In recent years, cyber defenders protecting enterprise networks have started incorporating malware code sharing identification tools into their workflows. These tools compare new malware samples to a large databases of known malware samples, in order to identify samples with shared code relationships. When unknown malware binaries are found to share code “fingerprints” with malware from known adversaries, they provides a key clue into which adversary is generating these new binaries, thus helping develop a general mitigation strategy against that family of threats. The efficacy of code sharing identification systems is demonstrated every day, as new family of threats are discovered, and countermeasures are rapidly developed for them.

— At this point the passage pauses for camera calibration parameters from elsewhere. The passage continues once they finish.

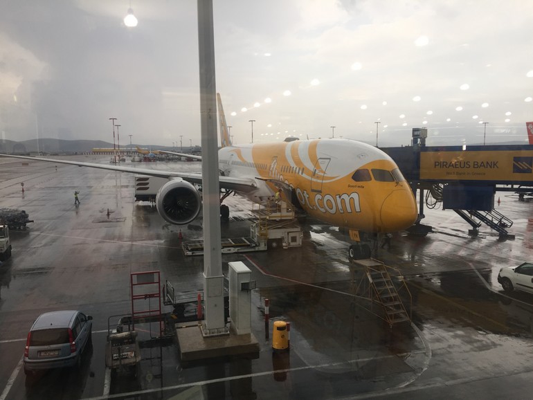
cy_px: 200
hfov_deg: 61.6
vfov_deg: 48.3
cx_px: 266
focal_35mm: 29
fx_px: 447
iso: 32
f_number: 2.2
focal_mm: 4.15
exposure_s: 1/50
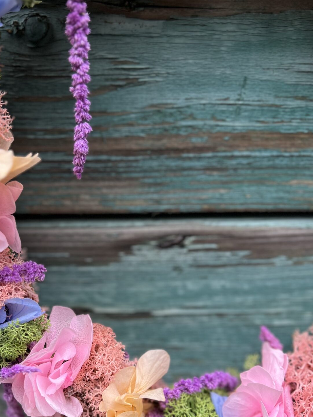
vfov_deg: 40.9
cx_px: 98
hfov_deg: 31.2
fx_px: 555
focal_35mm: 46
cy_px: 269
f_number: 1.5
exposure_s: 1/121
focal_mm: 5.7
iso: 40
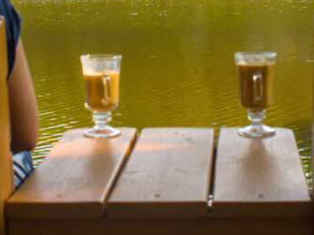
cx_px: 167
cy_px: -75
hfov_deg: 16.3
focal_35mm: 121
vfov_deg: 11.9
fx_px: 1097
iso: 200
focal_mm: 28
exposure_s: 1/200
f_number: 7.1
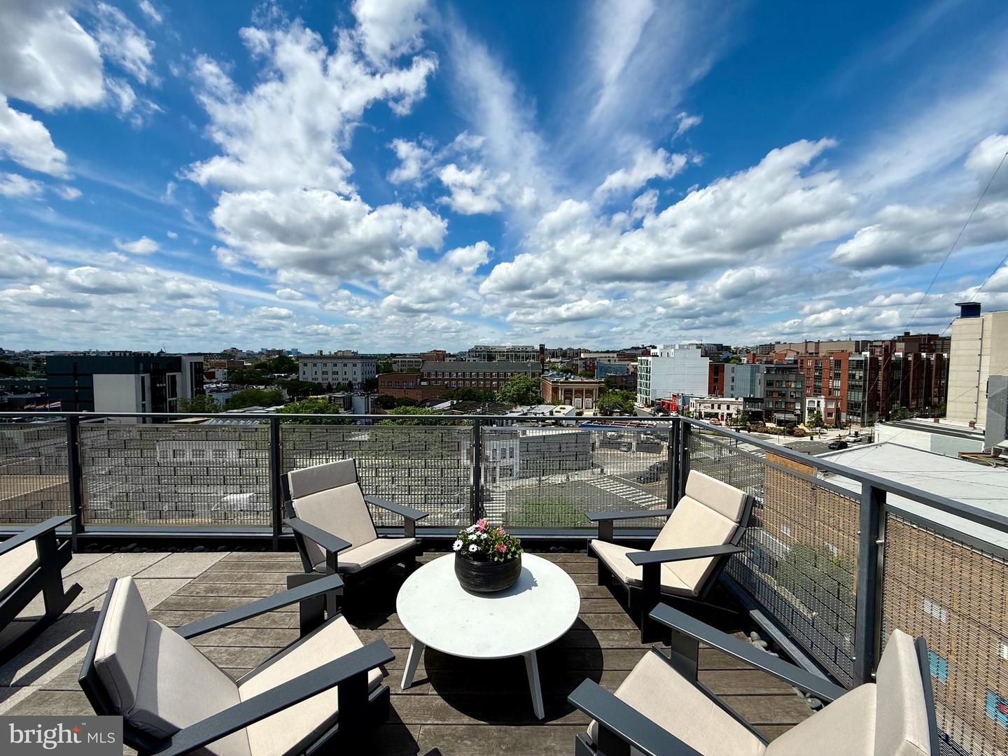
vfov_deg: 85.7
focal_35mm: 14
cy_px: 378
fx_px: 408
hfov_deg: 102.1
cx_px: 504
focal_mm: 2.22
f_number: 2.2
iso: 50
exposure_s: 1/3663
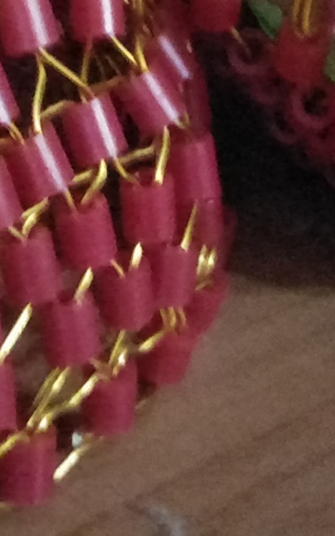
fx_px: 1548
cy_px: -359
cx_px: 166
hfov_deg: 12.3
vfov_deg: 17.0
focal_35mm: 106
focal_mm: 3.46
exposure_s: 1/14
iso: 980
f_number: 2.2
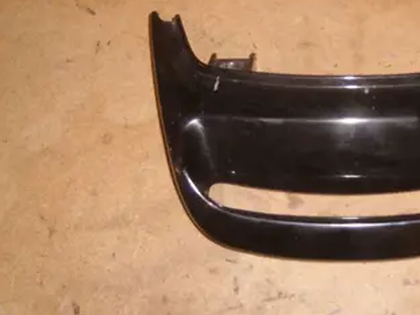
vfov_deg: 27.0
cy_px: 138
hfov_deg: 34.7
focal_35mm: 54
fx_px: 655
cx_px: 323
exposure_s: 1/30
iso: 50
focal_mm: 5.8
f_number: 2.8
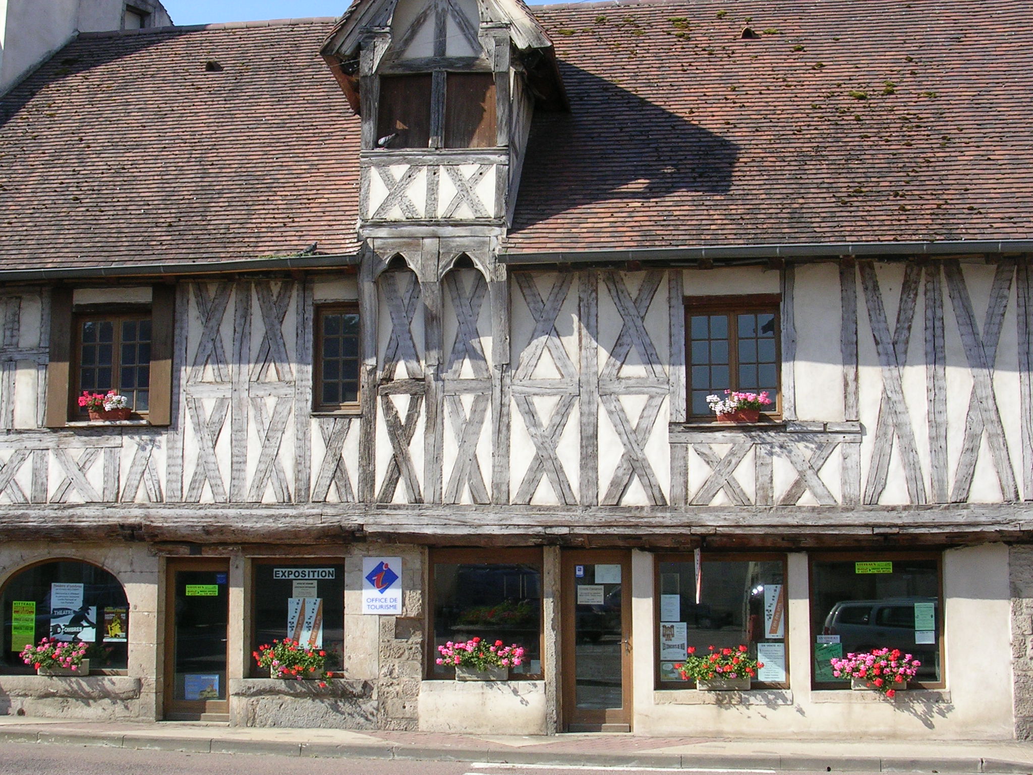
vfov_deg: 29.7
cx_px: 516
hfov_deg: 38.9
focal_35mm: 49
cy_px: 388
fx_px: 1462
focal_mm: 7.5
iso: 71
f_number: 6.2
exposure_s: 1/203
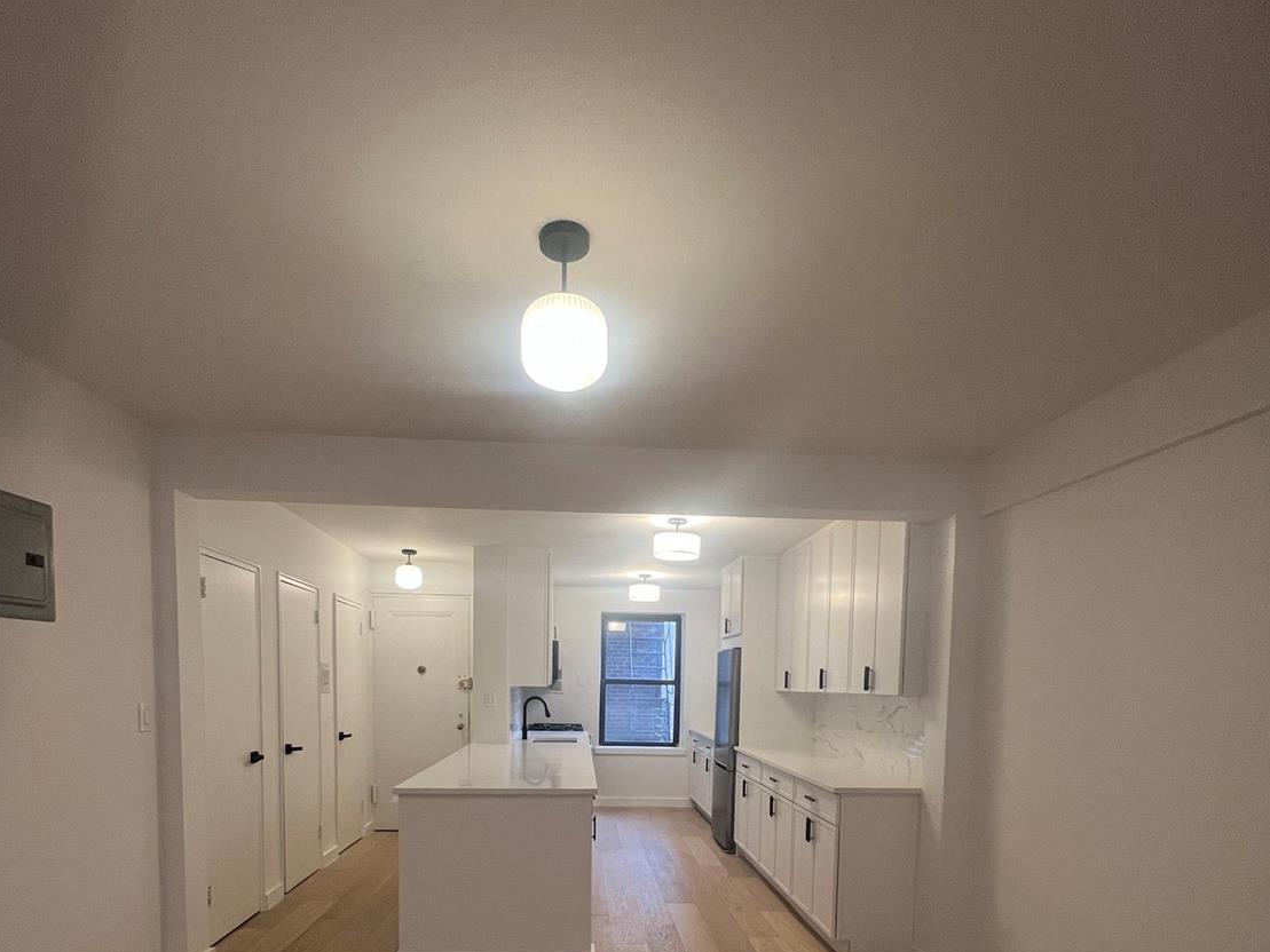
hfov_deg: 87.7
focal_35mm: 18
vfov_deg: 66.5
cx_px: 618
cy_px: 730
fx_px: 660
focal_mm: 1.57
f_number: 1.8
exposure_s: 1/120
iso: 160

Unfortunately, these systems are hard to maintain, deploy, and adapt to evolving threats. First and foremost, these systems do not learn to adapt to new malware obfuscation strategies, meaning they will continuously fall out of date with adversary tradecraft, requiring, periodically, a manually intensive tuning in order to adjust the formulae used for similarity between malware. In addition, these systems require an up to date, well maintained database of recent threats in order to provide relevant results. Such a database is difficult to deploy, and hard and expensive to maintain for smaller organizations. In order to address these issues we developed a new malware similarity detection approach. This approach, not only significantly reduces the need for manual tuning of the similarity formulate, but also allows for significantly smaller deployment footprint and provides significant increase in accuracy. Our family/similarity detection system is the first to use deep neural networks for code sharing identification, automatically learning to see through adversary tradecraft, thereby staying up to date with adversary evolution. Using traditional string similarity features our approach increased accuracy by 10%, from 65% to 75%. Using an advanced set of features that we specifically designed for malware classification, our approach has 98% accuracy. In this presentation we describe how our method works, why it is able to significantly improve upon current approaches, and how this approach can be easily adapted and tuned to individual/organization needs of the attendees.